Rename SortMem and VacuumMem to work_mem and maintenance_work_mem.

Make btree index creation and initial validation of foreign-key constraints
use maintenance_work_mem rather than work_mem as their memory limit.
Add some code to guc.c to allow these variables to be referenced by their
old names in SHOW and SET commands, for backwards compatibility.

src/backend/optimizer/path/costsize.c

@@ -49,7 +49,7 @@
  * Portions Copyright (c) 1994, Regents of the University of California
  *
  * IDENTIFICATION
- *	  $PostgreSQL: pgsql/src/backend/optimizer/path/costsize.c,v 1.123 2004/01/19 03:52:28 tgl Exp $
+ *	  $PostgreSQL: pgsql/src/backend/optimizer/path/costsize.c,v 1.124 2004/02/03 17:34:03 tgl Exp $
  *
  *-------------------------------------------------------------------------
  */
@@ -503,18 +503,18 @@ cost_functionscan(Path *path, Query *root, RelOptInfo *baserel)

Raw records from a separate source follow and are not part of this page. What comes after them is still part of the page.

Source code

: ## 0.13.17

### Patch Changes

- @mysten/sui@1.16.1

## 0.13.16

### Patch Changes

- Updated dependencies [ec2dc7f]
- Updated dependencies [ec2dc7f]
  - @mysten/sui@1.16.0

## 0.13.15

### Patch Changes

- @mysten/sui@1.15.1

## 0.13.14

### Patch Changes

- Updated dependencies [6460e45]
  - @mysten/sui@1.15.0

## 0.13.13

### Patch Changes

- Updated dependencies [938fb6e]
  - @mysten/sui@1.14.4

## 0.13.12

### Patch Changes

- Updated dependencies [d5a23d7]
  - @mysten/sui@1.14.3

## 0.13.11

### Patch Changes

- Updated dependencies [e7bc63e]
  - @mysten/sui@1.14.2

  *	  Determines and returns the cost of sorting a relation, including
  *	  the cost of reading the input data.
  *
- * If the total volume of data to sort is less than SortMem, we will do
+ * If the total volume of data to sort is less than work_mem, we will do
  * an in-memory sort, which requires no I/O and about t*log2(t) tuple
  * comparisons for t tuples.
  *
- * If the total volume exceeds SortMem, we switch to a tape-style merge
+ * If the total volume exceeds work_mem, we switch to a tape-style merge
  * algorithm.  There will still be about t*log2(t) tuple comparisons in
  * total, but we will also need to write and read each tuple once per
  * merge pass.	We expect about ceil(log6(r)) merge passes where r is the
  * number of initial runs formed (log6 because tuplesort.c uses six-tape
- * merging).  Since the average initial run should be about twice SortMem,
+ * merging).  Since the average initial run should be about twice work_mem,
  * we have
- *		disk traffic = 2 * relsize * ceil(log6(p / (2*SortMem)))

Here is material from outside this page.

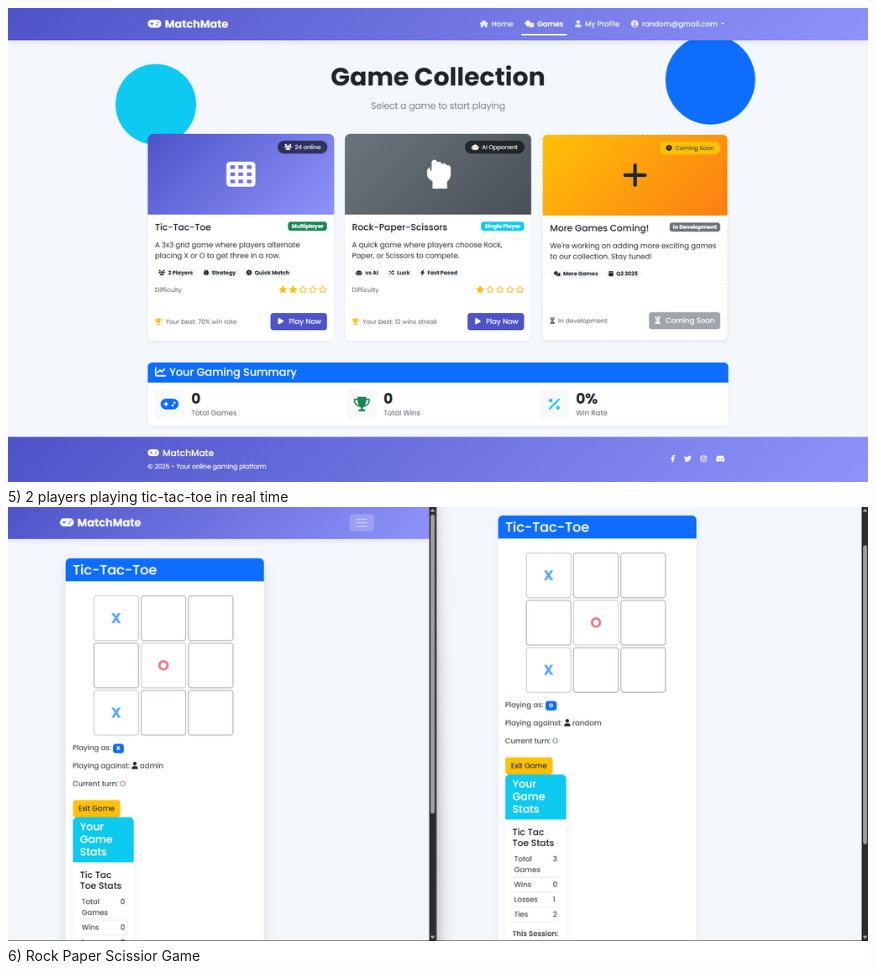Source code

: ![Game page](outputs/game.png)
5) 2 players playing tic-tac-toe in real time
![Multiplayer Tic-Tac-Toe](outputs/multiplayer.png)
6) Rock Paper Scissior Game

+ *		disk traffic = 2 * relsize * ceil(log6(p / (2*work_mem)))
  *		cpu = comparison_cost * t * log2(t)
  *
  * The disk traffic is assumed to be half sequential and half random
@@ -542,7 +542,7 @@ cost_sort(Path *path, Query *root,
 	Cost		startup_cost = input_cost;
 	Cost		run_cost = 0;
 	double		nbytes = relation_byte_size(tuples, width);
-	long		sortmembytes = SortMem * 1024L;
+	long		work_mem_bytes = work_mem * 1024L;
 
 	if (!enable_sort)
 		startup_cost += disable_cost;
@@ -564,10 +564,10 @@ cost_sort(Path *path, Query *root,
 	startup_cost += 2.0 * cpu_operator_cost * tuples * LOG2(tuples);
 
 	/* disk costs */
-	if (nbytes > sortmembytes)
+	if (nbytes > work_mem_bytes)
 	{
 		double		npages = ceil(nbytes / BLCKSZ);
-		double		nruns = nbytes / (sortmembytes * 2);
+		double		nruns = nbytes / (work_mem_bytes * 2);
 		double		log_runs = ceil(LOG6(nruns));
 		double		npageaccesses;
 
@@ -594,7 +594,7 @@ cost_sort(Path *path, Query *root,
  *	  Determines and returns the cost of materializing a relation, including
  *	  the cost of reading the input data.
  *
- * If the total volume of data to materialize exceeds SortMem, we will need
+ * If the total volume of data to materialize exceeds work_mem, we will need
  * to write it to disk, so the cost is much higher in that case.
  */
 void
@@ -604,10 +604,10 @@ cost_material(Path *path,
 	Cost		startup_cost = input_cost;
 	Cost		run_cost = 0;
 	double		nbytes = relation_byte_size(tuples, width);
-	long		sortmembytes = SortMem * 1024L;
+	long		work_mem_bytes = work_mem * 1024L;
 
 	/* disk costs */
-	if (nbytes > sortmembytes)
+	if (nbytes > work_mem_bytes)
 	{
 		double		npages = ceil(nbytes / BLCKSZ);